DATASET CONTENT:
◇ ◇ ◇ ◇ ◇ ◇ ◇
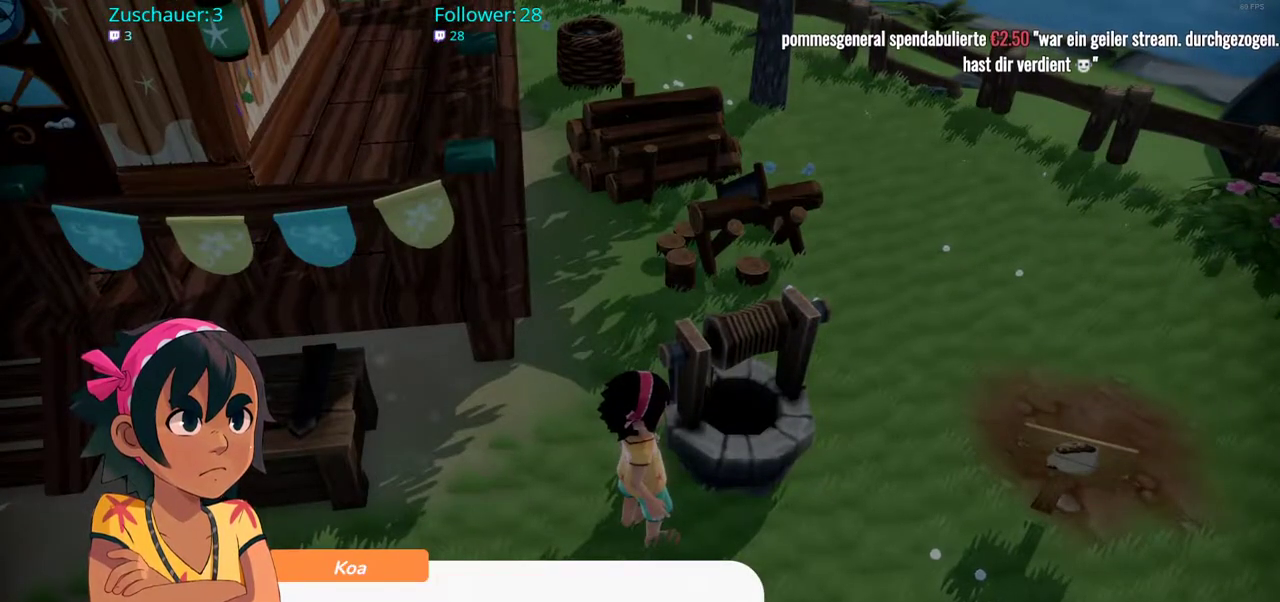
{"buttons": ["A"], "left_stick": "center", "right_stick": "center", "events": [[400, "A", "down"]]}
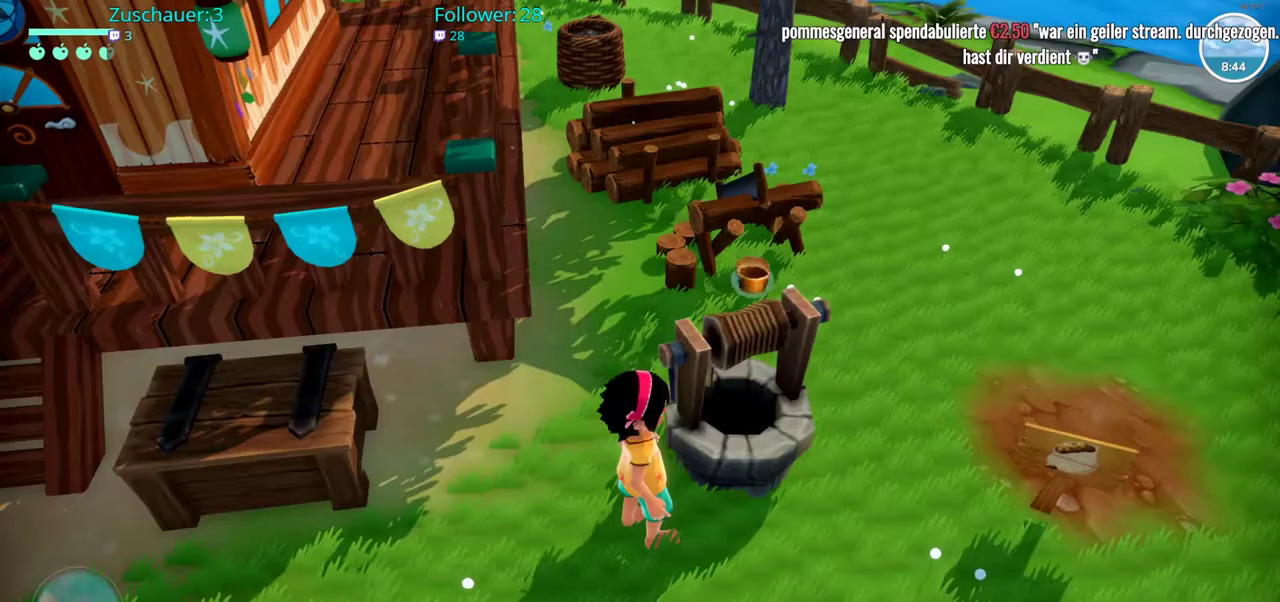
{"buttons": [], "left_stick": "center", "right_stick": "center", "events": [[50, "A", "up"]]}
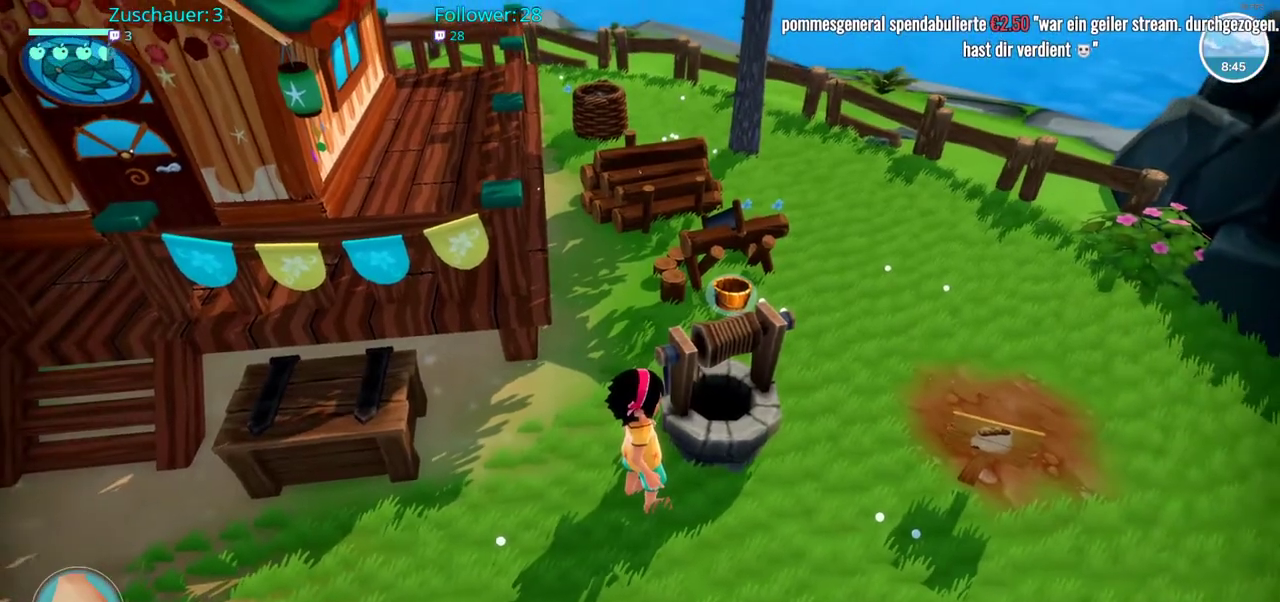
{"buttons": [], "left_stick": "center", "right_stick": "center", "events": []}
◇ ◇ ◇ ◇ ◇ ◇ ◇
AIM OF THE TASK:
The full text of the data above, exact and without pictures, is what to return.

RESPONSE:
{"buttons": ["A"], "left_stick": "center", "right_stick": "center", "events": [[400, "A", "down"]]}
{"buttons": [], "left_stick": "center", "right_stick": "center", "events": [[50, "A", "up"]]}
{"buttons": [], "left_stick": "center", "right_stick": "center", "events": []}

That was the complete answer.